* SEZIONE DI TESTO:
====

Sapori della memoria | Le olive dolci di Di Vittorio

Giuseppe Di Vittorio e Giuliano Pajetta

La prima volta che ho sentito parlare delle olive dolci fritte è stata ad un comizio, pensate un po’. E per giunta in termini non proprio lusinghieri. Le avrei assaggiate soltanto qualche anno dopo, grazie a mia suocera cerignolana, restandone conquistato.
Piatto tipico e contadino pugliese, le olive dolci  non sono conosciutissime, ed è un peccato perché credo non ci sia nulla di più mediterraneo, avendo come ingrediente base (anzi come ingrediente esclusivo, nella sua versione più spartana) soltanto le olive e il loro olio, ovvero il frutto dell’albero che accomuna i paesi del bacino del Mediterraneo. Olio di oliva e olive formano manco a dirlo un connubio perfetto, e restituiscono un sapore impareggiabile.
Proprio ad una tale comunanza di oliveti ed ulivi si riferisce la storia che ascoltai nel comizio, ambientata non in Italia, ma in Spagna. Era una campagna elettorale degli anni Settanta, e per il Pci parlava dal palco di piazza Cavour, Giuliano Pajetta, torinese e fratello minore del più noto Giancarlo, ma con una storia incredibile alle spalle. Tanto per dire, era sopravvissuto al campo di concentramento di Mathausen.

====

* Dati memorizzati:
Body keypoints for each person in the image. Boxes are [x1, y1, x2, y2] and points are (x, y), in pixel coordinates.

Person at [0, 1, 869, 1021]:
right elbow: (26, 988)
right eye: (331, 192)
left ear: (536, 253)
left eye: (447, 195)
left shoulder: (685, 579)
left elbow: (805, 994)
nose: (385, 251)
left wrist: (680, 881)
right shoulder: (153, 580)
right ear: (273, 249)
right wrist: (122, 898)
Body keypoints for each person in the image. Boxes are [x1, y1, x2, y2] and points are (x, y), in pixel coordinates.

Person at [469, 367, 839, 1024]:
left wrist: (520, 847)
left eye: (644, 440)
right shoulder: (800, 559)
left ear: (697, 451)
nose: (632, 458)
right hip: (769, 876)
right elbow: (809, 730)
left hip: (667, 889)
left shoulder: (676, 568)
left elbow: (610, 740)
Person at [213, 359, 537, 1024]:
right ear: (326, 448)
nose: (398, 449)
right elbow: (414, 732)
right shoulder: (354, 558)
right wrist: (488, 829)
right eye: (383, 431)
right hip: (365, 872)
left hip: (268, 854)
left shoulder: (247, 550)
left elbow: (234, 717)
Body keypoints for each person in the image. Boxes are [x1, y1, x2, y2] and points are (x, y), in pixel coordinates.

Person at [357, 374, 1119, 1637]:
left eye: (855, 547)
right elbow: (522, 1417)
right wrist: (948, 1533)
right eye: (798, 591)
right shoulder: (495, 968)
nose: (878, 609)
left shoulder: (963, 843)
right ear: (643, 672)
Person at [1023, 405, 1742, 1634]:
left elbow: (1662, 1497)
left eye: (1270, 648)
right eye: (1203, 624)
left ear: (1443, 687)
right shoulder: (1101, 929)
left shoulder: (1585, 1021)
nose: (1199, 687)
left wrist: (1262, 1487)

====

* COSE DA FARE:
1. Nel racconto sulle olive dolci, da quale piazza parlava Giuliano Pajetta durante il comizio?
2. Prosegui il racconto sulle olive dolci subito dopo l'ultima frase riportata.

* ESITI DELLE ATTIVITÀ:
1. Da piazza Cavour.

2.
L’oratore sapeva bene che, a Foggia come a Cerignola, bastava un qualsiasi riferimento a Peppino Di Vittorio, per incendiare la piazza e dunque non si fece pregare nel citarlo diverse volte. Ma in più aggiunse una divertente testimonianza personale. Giuliano Pajetta e il grande sindacalista di Cerignola erano stati infatti amici fraterni, avendo combattuto fianco e fianco nella guerra civile spagnola. Avevano militato entrambi (come si vede nella foto che illustra il post, tratta dall’archivio de L’Unità) come volontari nelle Brigate Internazionali che lottavano contro il fascismo franchista.

“Una notte là in Spagna – raccontò – eravamo stanchi, affamati e riuscimmo a trovare riparo in un oliveto. Non avevamo nulla da mangiare, quando Peppino disse: – Adesso vi faccio assaggiare io una prelibatezza.  Da buon bracciante, in pochi minuti raccolse dagli alberi una bella quantità di olive, quindi le mise a friggere in una padella con un filo d’olio. – Sono le olive dolci che si fanno a Cerignola, aggiunse invitandoci ad assaggiarle. Lo feci. Ma erano amarissime, altro che olive dolci! Comunque ci sfamarono e ci misero di buon umore, in quella notte all’addiaccio”.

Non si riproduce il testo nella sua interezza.